Objective: To determine whether protein intake influences the rate of renal function change in women over an 11-year period.
Design: Prospective cohort study.
Setting: Nurses' Health Study.
Participants: 1624 women enrolled in the Nurses' Health Study who were 42 to 68 years of age in 1989 and gave blood samples in 1989 and 2000. Ninety-eight percent of women were white, and 1% were African American.
Measurements: Protein intake was measured in 1990 and 1994 by using a semi-quantitative food-frequency questionnaire. Creatinine concentration was used to estimate glomerular filtration rate (GFR) and creatinine clearance.
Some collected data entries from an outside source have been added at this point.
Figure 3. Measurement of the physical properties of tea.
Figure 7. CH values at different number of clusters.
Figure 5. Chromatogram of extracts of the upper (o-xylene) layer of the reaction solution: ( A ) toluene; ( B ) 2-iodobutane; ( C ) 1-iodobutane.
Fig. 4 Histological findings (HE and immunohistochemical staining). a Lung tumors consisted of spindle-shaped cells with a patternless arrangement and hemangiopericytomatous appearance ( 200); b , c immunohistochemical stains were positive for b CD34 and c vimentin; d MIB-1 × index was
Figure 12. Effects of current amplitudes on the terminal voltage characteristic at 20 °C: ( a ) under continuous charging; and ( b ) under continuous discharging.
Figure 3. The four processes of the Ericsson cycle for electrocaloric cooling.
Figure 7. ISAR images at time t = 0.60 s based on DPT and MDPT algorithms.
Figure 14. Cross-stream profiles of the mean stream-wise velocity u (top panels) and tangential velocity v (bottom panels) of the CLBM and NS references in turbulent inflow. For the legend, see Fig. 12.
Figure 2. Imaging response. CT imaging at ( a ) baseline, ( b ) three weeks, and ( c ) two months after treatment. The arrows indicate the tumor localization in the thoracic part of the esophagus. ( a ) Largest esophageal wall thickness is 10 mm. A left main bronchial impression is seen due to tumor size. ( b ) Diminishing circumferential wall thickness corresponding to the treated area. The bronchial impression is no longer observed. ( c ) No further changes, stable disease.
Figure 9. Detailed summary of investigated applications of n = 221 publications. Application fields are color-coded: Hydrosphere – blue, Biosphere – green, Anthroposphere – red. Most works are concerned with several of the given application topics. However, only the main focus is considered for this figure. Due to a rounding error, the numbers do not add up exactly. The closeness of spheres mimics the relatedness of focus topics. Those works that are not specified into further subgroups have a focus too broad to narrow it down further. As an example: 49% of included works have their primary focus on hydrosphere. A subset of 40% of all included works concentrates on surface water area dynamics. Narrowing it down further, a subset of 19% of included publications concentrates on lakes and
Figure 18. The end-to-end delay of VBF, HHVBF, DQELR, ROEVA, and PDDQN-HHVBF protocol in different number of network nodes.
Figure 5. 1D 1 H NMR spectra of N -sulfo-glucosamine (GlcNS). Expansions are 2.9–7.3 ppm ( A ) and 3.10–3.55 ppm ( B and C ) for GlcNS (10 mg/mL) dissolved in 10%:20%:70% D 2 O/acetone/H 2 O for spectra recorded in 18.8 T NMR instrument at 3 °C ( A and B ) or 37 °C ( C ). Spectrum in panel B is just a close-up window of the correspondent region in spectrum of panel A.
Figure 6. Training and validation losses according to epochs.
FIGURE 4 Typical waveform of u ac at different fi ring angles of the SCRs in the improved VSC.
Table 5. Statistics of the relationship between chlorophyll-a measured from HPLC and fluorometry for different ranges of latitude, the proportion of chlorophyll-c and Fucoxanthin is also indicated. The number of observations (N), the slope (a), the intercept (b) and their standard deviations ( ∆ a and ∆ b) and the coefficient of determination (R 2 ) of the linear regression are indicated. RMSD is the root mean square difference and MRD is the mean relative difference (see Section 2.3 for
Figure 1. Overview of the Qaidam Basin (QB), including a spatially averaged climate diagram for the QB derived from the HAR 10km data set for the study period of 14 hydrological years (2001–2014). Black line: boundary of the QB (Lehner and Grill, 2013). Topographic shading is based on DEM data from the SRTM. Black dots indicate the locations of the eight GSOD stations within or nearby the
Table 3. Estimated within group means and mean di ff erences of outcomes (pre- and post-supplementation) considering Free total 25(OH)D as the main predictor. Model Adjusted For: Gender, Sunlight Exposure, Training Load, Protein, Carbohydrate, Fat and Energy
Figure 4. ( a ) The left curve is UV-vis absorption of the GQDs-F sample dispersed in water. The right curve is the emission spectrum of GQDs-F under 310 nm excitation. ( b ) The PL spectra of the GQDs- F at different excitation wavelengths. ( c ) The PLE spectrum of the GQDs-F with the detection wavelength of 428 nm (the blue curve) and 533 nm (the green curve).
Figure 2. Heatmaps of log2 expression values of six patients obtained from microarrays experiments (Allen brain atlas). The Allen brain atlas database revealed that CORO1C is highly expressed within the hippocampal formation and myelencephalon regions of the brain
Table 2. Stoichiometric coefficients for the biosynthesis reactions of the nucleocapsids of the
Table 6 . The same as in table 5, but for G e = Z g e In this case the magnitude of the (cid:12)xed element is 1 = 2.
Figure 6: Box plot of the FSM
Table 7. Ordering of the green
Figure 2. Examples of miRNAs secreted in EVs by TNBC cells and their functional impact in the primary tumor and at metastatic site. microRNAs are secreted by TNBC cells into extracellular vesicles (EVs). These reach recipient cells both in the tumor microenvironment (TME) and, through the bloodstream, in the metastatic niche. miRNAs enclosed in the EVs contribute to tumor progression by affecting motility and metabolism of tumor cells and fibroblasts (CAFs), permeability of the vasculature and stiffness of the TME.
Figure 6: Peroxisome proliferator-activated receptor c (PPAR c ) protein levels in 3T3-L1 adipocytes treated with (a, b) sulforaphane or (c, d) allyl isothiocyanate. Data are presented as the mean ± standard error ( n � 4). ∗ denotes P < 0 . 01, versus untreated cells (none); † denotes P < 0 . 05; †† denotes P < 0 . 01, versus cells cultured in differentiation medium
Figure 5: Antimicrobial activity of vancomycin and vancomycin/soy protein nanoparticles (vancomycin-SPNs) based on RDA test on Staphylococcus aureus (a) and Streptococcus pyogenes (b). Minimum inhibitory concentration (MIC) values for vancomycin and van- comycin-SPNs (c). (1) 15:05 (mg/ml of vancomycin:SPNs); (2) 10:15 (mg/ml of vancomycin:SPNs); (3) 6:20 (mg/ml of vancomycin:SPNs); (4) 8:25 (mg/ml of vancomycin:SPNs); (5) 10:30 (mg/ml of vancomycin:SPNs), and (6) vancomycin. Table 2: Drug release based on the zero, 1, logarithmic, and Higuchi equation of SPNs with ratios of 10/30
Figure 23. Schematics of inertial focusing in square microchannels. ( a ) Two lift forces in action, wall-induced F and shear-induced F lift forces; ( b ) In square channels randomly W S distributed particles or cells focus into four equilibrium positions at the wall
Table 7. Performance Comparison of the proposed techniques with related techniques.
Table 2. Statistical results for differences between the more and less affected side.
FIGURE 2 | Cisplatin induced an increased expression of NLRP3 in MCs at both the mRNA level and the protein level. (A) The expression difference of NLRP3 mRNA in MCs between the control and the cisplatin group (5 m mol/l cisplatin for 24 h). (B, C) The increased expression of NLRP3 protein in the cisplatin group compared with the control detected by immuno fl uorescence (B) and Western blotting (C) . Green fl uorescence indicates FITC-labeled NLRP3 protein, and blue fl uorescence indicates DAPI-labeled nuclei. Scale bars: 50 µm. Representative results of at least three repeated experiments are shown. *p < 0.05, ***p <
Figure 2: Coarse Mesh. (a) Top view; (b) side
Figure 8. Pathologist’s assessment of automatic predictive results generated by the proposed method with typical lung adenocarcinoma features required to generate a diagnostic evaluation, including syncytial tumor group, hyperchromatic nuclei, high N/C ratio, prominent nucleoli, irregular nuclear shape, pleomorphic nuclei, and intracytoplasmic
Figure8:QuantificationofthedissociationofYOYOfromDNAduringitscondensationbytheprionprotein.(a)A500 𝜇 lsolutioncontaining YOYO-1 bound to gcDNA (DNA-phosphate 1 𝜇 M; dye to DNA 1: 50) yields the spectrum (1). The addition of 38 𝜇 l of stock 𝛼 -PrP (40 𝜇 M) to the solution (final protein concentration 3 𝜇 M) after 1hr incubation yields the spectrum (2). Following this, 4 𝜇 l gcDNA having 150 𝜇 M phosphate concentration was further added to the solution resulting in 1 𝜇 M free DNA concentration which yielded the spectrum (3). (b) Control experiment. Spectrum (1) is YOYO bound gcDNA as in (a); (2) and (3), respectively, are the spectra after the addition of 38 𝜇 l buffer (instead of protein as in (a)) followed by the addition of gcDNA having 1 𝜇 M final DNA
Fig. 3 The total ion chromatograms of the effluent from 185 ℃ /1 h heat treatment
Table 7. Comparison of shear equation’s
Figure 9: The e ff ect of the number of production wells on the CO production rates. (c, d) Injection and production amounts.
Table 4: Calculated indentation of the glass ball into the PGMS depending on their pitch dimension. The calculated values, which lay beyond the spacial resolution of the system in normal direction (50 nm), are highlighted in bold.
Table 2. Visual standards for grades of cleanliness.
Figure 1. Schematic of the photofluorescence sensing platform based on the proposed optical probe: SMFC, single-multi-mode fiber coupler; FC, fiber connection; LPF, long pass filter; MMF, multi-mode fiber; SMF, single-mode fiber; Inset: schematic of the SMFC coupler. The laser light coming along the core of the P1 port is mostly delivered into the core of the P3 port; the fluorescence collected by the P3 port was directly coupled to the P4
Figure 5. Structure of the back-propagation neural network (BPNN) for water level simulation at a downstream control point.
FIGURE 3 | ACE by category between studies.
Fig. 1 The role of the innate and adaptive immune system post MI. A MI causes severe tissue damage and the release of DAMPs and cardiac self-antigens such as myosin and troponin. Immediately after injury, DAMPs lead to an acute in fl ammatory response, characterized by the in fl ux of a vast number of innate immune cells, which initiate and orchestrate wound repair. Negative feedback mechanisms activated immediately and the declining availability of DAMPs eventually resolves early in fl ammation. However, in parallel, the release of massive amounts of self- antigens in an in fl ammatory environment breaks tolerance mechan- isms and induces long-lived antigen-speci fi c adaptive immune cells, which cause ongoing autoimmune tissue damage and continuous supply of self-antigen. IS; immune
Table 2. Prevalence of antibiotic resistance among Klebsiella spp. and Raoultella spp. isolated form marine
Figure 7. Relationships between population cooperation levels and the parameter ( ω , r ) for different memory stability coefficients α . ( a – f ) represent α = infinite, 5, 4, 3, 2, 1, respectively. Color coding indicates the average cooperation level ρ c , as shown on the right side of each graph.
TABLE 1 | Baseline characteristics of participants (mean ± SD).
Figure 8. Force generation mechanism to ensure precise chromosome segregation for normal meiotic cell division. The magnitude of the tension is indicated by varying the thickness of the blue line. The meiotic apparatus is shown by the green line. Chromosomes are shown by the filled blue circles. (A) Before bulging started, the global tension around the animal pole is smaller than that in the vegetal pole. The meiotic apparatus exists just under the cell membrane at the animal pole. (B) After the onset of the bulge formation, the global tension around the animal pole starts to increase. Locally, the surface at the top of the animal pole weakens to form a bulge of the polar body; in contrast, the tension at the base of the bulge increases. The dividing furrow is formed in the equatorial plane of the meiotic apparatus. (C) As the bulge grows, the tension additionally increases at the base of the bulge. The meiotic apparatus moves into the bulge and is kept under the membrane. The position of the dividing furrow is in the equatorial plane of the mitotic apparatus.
Results: In multivariate linear regression analyses, high protein intake was not significantly associated with change in estimated GFR in women with normal renal function (defined as an estimated GFR > or = 80 mL/min per 1.73 m2). Change in estimated GFR in this subgroup over the 11-year period was 0.25 mL/min per 1.73 m2 (95% CI, -0.78 to 1.28 mL/min per 1.73 m2) per 10-g increase in protein intake; the change in estimated GFR was 1.14 mL/min per 1.73 m2 (CI, -3.63 to 5.92 mL/min per 1.73 m2) after measurement-error adjustment for protein intake. In women with mild renal insufficiency (defined as an estimated GFR > 55 mL/min per 1.73 m2 but <80 mL/min per 1.73 m2), protein intake was significantly associated with a change in estimated GFR of -1.69 mL/min per 1.73 m2 (CI, -2.93 to -0.45 mL/min per 1.73 m2) per 10-g increase in protein intake. After measurement-error adjustment, the change in estimated GFR was -7.72 mL/min per 1.73 m2 (CI, -15.52 to 0.08 mL/min per 1.73 m2) per 10-g increase in protein intake, an association of borderline statistical significance. High intake of nondairy animal protein in women with mild renal insufficiency was associated with a significantly greater change in estimated GFR (-1.21 mL/min per 1.73 m2 [CI, -2.34 to -0.33 mL/min per 1.73 m2] per 10-g increase in nondairy animal protein intake).
Conclusions: High protein intake was not associated with renal function decline in women with normal renal function. However, high total protein intake, particularly high intake of nondairy animal protein, may accelerate renal function decline in women with mild renal insufficiency.